Row(Session_Connection_Time=8.0, Bytes Transferred=391.09, Kali_Trace_Used=1, Servers_Corrupted=2.96, Pages_Corrupted=7.0, WPM_Typing_Speed=72.37, features=DenseVector([8.0, 391.09, 1.0, 2.96, 7.0, 72.37]), scaledFeatures=DenseVector([0.5679, 1.3658, 1.9976, 1.2859, 2.2849, 5.3963]))

In [25]:
from pyspark.ml.clustering import KMeans

In [30]:
#k = 2
kmeans2 = KMeans(featuresCol='scaledFeatures', k=2, maxIter=100, seed = 101)
model2 = kmeans2.fit(final_data)

#k = 3
kmeans3 = KMeans(featuresCol='scaledFeatures', k=3, maxIter=100, seed = 101)
model3 = kmeans3.fit(final_data)

In [31]:
#Within Set Sum of Standard Squares
print("WSSE - 2 Clusters")
print(model2.computeCost(final_data))

print("WSSE - 3 Clusters")
print(model3.computeCost(final_data))

WSSE - 2 Clusters
601.7707512676716
WSSE - 3 Clusters
434.1492898715845


In [32]:
clusters_2 = model2.transform(final_data)
clusters_3 = model3.transform(final_data)

In [33]:
clusters_2.createOrReplaceTempView('clusters_2')
clusters_3.createOrReplaceTempView('clusters_3')

In [35]:
spark.sql("FROM clusters_2 SELECT prediction AS Clusters_2, AVG(WPM_Typing_Speed) GROUP BY prediction").show()
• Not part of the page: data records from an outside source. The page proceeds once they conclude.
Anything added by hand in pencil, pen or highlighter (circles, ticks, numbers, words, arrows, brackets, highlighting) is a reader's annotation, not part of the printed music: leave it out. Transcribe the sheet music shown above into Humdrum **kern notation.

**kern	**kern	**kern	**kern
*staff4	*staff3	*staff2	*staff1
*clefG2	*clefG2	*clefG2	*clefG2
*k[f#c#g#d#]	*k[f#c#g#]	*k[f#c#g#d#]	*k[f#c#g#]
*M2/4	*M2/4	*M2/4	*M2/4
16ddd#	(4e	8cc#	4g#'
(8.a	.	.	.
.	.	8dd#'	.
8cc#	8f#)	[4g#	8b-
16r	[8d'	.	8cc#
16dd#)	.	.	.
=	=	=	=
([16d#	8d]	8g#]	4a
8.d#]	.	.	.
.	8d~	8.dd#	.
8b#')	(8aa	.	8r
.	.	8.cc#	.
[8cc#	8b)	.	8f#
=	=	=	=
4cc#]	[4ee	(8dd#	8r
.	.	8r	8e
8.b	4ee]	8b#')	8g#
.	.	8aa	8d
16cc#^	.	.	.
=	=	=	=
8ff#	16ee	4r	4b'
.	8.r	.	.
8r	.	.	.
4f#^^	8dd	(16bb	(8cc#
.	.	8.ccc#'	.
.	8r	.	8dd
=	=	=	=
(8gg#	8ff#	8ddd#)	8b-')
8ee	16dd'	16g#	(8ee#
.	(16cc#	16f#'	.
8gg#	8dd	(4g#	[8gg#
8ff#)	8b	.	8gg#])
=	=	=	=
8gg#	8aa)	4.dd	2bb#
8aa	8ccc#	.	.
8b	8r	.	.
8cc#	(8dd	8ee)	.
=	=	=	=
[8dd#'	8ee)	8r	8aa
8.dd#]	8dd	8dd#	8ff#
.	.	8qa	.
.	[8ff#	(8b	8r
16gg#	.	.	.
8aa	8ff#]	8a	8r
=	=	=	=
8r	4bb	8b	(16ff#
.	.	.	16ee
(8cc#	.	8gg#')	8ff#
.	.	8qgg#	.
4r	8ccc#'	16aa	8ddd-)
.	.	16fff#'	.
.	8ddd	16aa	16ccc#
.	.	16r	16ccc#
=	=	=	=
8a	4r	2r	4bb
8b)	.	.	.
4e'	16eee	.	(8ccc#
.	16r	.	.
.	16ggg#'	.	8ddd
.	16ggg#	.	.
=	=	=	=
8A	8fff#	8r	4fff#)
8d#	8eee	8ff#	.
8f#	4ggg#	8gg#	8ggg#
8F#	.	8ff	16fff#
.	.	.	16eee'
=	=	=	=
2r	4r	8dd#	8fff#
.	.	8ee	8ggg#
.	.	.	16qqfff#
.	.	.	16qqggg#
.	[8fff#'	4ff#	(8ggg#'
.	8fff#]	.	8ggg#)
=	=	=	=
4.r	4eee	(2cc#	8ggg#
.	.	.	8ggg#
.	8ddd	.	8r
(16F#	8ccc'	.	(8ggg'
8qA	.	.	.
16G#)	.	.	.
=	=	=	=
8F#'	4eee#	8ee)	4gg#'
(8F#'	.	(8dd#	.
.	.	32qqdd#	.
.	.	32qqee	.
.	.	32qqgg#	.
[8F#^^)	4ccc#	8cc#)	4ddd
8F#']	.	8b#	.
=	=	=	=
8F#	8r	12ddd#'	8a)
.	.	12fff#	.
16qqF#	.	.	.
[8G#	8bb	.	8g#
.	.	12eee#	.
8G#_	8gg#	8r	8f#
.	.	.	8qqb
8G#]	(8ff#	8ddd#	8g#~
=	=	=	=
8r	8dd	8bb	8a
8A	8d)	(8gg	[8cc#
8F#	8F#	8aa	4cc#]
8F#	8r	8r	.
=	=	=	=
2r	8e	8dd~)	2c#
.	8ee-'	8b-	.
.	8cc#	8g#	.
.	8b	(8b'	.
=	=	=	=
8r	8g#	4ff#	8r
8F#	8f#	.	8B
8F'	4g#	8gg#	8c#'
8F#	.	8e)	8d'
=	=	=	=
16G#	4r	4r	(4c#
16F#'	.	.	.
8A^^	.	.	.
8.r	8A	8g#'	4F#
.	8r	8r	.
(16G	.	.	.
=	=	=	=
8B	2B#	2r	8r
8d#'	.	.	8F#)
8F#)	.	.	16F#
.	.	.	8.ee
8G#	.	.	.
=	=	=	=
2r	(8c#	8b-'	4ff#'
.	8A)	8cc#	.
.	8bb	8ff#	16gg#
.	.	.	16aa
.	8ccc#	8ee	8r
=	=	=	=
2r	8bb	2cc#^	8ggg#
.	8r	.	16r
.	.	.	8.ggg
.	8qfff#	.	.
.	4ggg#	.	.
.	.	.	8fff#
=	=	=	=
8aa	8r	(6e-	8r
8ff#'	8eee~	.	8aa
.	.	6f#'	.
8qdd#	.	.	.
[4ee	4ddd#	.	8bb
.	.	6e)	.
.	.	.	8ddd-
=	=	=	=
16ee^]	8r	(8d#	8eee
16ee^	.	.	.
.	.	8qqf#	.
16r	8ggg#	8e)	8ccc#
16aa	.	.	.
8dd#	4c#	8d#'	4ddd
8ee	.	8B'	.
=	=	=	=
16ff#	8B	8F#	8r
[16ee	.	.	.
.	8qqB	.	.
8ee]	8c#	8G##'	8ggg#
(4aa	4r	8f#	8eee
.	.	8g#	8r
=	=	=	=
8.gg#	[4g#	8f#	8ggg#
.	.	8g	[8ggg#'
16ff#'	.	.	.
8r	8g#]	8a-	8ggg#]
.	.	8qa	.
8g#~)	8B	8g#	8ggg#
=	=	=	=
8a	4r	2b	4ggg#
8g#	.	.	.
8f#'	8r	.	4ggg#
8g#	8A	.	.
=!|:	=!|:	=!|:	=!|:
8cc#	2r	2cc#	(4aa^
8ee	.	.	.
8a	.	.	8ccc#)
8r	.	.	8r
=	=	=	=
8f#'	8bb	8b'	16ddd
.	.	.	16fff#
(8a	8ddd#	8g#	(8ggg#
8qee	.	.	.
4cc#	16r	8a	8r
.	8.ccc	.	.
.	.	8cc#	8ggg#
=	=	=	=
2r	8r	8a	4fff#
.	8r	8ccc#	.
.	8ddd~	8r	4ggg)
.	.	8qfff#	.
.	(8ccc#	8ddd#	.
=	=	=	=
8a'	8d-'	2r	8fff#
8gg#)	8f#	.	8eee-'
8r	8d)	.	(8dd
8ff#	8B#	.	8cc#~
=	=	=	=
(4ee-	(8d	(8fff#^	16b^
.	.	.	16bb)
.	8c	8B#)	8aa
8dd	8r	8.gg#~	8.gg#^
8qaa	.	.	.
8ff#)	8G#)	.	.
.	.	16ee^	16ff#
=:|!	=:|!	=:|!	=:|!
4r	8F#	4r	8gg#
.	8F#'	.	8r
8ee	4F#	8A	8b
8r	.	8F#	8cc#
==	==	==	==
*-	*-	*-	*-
+----------+---------------------+
|Clusters_2|avg(WPM_Typing_Speed)|
+----------+---------------------+
|         1|     70.6329341317365|
|         0|    44.05185628742513|
+----------+---------------------+



In [36]:
spark.sql("FROM clusters_3 SELECT prediction AS Clusters_3, AVG(WPM_Typing_Speed) GROUP BY prediction").show()

+----------+---------------------+
|Clusters_3|avg(WPM_Typing_Speed)|
+----------+---------------------+
|         1|    70.96493975903616|
|         2|    70.30488095238096|
|         0|    44.05185628742513|
+----------+---------------------+



There does not seem to be a much difference between 1 and 2 in the second model. Likely that there are only two sources and not three.